Without changing a character, output all of the records.

___ Given data

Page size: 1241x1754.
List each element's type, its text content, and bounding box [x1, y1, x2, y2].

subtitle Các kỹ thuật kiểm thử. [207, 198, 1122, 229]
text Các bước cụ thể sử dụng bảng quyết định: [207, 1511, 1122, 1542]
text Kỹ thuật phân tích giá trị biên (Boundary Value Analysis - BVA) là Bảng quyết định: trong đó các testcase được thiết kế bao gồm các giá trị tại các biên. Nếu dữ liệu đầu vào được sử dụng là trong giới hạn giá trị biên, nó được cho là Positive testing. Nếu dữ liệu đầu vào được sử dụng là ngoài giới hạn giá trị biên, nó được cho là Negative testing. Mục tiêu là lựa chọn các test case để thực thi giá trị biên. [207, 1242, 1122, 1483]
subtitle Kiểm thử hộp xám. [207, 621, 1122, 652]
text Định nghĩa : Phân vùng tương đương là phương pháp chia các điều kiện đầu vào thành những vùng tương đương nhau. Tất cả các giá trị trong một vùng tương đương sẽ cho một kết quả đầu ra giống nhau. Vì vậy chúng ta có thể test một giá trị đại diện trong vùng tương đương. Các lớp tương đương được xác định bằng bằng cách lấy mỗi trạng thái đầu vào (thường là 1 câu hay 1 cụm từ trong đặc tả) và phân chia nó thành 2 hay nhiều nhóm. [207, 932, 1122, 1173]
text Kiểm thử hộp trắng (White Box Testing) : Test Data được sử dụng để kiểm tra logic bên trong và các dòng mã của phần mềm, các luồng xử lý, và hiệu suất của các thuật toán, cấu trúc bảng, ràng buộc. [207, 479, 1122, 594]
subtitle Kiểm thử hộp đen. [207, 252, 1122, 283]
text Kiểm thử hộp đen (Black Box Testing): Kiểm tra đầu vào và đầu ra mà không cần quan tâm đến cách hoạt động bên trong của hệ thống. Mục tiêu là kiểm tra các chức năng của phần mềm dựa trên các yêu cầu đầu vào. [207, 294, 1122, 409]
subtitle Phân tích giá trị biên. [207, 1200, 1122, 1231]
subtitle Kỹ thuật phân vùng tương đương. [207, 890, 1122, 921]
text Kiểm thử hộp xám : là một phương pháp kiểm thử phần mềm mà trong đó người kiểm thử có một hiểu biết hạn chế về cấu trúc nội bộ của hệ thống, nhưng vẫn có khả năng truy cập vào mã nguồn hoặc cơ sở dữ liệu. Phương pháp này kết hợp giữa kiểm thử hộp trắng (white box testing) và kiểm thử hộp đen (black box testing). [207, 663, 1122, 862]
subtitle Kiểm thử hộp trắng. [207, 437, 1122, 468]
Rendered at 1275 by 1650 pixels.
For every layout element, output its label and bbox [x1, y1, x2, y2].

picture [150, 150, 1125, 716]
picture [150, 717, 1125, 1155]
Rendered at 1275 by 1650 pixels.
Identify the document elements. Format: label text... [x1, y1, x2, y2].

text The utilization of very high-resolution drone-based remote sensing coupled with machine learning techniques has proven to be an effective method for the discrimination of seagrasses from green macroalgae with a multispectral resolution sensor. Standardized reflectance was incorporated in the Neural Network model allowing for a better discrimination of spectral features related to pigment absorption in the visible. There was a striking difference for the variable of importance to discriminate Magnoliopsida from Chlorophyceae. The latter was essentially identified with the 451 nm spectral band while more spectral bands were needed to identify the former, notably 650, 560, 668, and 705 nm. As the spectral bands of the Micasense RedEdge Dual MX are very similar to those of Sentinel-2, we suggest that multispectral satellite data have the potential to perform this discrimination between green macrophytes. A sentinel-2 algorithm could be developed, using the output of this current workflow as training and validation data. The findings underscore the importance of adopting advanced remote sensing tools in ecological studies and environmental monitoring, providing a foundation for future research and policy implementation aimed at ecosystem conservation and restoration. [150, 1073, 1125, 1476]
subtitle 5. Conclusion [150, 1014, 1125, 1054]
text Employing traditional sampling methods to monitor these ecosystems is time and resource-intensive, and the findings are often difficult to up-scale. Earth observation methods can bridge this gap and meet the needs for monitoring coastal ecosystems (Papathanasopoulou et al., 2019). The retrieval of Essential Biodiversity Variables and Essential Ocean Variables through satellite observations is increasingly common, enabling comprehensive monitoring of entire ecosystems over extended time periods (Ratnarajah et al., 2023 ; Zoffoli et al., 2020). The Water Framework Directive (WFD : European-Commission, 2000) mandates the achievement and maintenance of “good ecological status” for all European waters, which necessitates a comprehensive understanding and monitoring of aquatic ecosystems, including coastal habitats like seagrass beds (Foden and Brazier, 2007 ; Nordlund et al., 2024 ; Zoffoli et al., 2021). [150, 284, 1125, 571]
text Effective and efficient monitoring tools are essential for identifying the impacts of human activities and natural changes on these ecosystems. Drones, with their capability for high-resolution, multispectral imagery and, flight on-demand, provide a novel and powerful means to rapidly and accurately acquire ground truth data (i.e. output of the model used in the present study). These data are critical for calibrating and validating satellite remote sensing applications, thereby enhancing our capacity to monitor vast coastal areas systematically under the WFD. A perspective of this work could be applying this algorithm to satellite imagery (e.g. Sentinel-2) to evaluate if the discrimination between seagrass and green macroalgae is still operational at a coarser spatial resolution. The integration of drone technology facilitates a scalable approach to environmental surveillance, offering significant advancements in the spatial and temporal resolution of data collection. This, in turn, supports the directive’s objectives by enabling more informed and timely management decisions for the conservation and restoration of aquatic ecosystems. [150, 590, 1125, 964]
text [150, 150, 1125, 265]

______

### Answer to this exercise
Page size: 1241x1754.
List each element's type, its text content, and bounding box [x1, y1, x2, y2].

subtitle Các kỹ thuật kiểm thử. [207, 198, 1122, 229]
text Các bước cụ thể sử dụng bảng quyết định: [207, 1511, 1122, 1542]
text Kỹ thuật phân tích giá trị biên (Boundary Value Analysis - BVA) là Bảng quyết định: trong đó các testcase được thiết kế bao gồm các giá trị tại các biên. Nếu dữ liệu đầu vào được sử dụng là trong giới hạn giá trị biên, nó được cho là Positive testing. Nếu dữ liệu đầu vào được sử dụng là ngoài giới hạn giá trị biên, nó được cho là Negative testing. Mục tiêu là lựa chọn các test case để thực thi giá trị biên. [207, 1242, 1122, 1483]
subtitle Kiểm thử hộp xám. [207, 621, 1122, 652]
text Định nghĩa : Phân vùng tương đương là phương pháp chia các điều kiện đầu vào thành những vùng tương đương nhau. Tất cả các giá trị trong một vùng tương đương sẽ cho một kết quả đầu ra giống nhau. Vì vậy chúng ta có thể test một giá trị đại diện trong vùng tương đương. Các lớp tương đương được xác định bằng bằng cách lấy mỗi trạng thái đầu vào (thường là 1 câu hay 1 cụm từ trong đặc tả) và phân chia nó thành 2 hay nhiều nhóm. [207, 932, 1122, 1173]
text Kiểm thử hộp trắng (White Box Testing) : Test Data được sử dụng để kiểm tra logic bên trong và các dòng mã của phần mềm, các luồng xử lý, và hiệu suất của các thuật toán, cấu trúc bảng, ràng buộc. [207, 479, 1122, 594]
subtitle Kiểm thử hộp đen. [207, 252, 1122, 283]
text Kiểm thử hộp đen (Black Box Testing): Kiểm tra đầu vào và đầu ra mà không cần quan tâm đến cách hoạt động bên trong của hệ thống. Mục tiêu là kiểm tra các chức năng của phần mềm dựa trên các yêu cầu đầu vào. [207, 294, 1122, 409]
subtitle Phân tích giá trị biên. [207, 1200, 1122, 1231]
subtitle Kỹ thuật phân vùng tương đương. [207, 890, 1122, 921]
text Kiểm thử hộp xám : là một phương pháp kiểm thử phần mềm mà trong đó người kiểm thử có một hiểu biết hạn chế về cấu trúc nội bộ của hệ thống, nhưng vẫn có khả năng truy cập vào mã nguồn hoặc cơ sở dữ liệu. Phương pháp này kết hợp giữa kiểm thử hộp trắng (white box testing) và kiểm thử hộp đen (black box testing). [207, 663, 1122, 862]
subtitle Kiểm thử hộp trắng. [207, 437, 1122, 468]
Rendered at 1275 by 1650 pixels.
For every layout element, output its label and bbox [x1, y1, x2, y2].

picture [150, 150, 1125, 716]
picture [150, 717, 1125, 1155]
Rendered at 1275 by 1650 pixels.
Identify the document elements. Format: label text... [x1, y1, x2, y2].

text The utilization of very high-resolution drone-based remote sensing coupled with machine learning techniques has proven to be an effective method for the discrimination of seagrasses from green macroalgae with a multispectral resolution sensor. Standardized reflectance was incorporated in the Neural Network model allowing for a better discrimination of spectral features related to pigment absorption in the visible. There was a striking difference for the variable of importance to discriminate Magnoliopsida from Chlorophyceae. The latter was essentially identified with the 451 nm spectral band while more spectral bands were needed to identify the former, notably 650, 560, 668, and 705 nm. As the spectral bands of the Micasense RedEdge Dual MX are very similar to those of Sentinel-2, we suggest that multispectral satellite data have the potential to perform this discrimination between green macrophytes. A sentinel-2 algorithm could be developed, using the output of this current workflow as training and validation data. The findings underscore the importance of adopting advanced remote sensing tools in ecological studies and environmental monitoring, providing a foundation for future research and policy implementation aimed at ecosystem conservation and restoration. [150, 1073, 1125, 1476]
subtitle 5. Conclusion [150, 1014, 1125, 1054]
text Employing traditional sampling methods to monitor these ecosystems is time and resource-intensive, and the findings are often difficult to up-scale. Earth observation methods can bridge this gap and meet the needs for monitoring coastal ecosystems (Papathanasopoulou et al., 2019). The retrieval of Essential Biodiversity Variables and Essential Ocean Variables through satellite observations is increasingly common, enabling comprehensive monitoring of entire ecosystems over extended time periods (Ratnarajah et al., 2023 ; Zoffoli et al., 2020). The Water Framework Directive (WFD : European-Commission, 2000) mandates the achievement and maintenance of “good ecological status” for all European waters, which necessitates a comprehensive understanding and monitoring of aquatic ecosystems, including coastal habitats like seagrass beds (Foden and Brazier, 2007 ; Nordlund et al., 2024 ; Zoffoli et al., 2021). [150, 284, 1125, 571]
text Effective and efficient monitoring tools are essential for identifying the impacts of human activities and natural changes on these ecosystems. Drones, with their capability for high-resolution, multispectral imagery and, flight on-demand, provide a novel and powerful means to rapidly and accurately acquire ground truth data (i.e. output of the model used in the present study). These data are critical for calibrating and validating satellite remote sensing applications, thereby enhancing our capacity to monitor vast coastal areas systematically under the WFD. A perspective of this work could be applying this algorithm to satellite imagery (e.g. Sentinel-2) to evaluate if the discrimination between seagrass and green macroalgae is still operational at a coarser spatial resolution. The integration of drone technology facilitates a scalable approach to environmental surveillance, offering significant advancements in the spatial and temporal resolution of data collection. This, in turn, supports the directive’s objectives by enabling more informed and timely management decisions for the conservation and restoration of aquatic ecosystems. [150, 590, 1125, 964]
text [150, 150, 1125, 265]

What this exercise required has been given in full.